WORK TO COMPLETE ->
Which of the lines in the data below contain the string "Поиск"? Copy each of them.

PROVIDED MATERIAL ->
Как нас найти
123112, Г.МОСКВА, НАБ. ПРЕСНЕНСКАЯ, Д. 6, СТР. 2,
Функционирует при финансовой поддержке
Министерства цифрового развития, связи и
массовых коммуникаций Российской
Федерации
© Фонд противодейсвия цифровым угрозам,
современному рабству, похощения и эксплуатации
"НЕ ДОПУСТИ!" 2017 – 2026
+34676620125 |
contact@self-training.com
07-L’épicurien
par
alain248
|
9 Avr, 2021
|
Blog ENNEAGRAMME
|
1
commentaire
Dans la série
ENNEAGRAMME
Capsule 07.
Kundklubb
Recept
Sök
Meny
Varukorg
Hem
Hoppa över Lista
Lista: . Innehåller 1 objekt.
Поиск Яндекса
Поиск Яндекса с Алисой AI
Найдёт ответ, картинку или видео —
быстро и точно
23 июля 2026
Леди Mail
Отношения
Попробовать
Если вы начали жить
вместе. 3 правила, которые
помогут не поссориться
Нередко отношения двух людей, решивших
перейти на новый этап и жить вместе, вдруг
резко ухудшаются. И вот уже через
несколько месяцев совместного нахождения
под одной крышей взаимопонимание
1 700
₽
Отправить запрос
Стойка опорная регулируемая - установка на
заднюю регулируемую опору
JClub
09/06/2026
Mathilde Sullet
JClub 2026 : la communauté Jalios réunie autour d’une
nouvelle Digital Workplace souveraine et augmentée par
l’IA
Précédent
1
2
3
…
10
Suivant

EXERCISE ANSWER ->
Поиск Яндекса
Поиск Яндекса с Алисой AI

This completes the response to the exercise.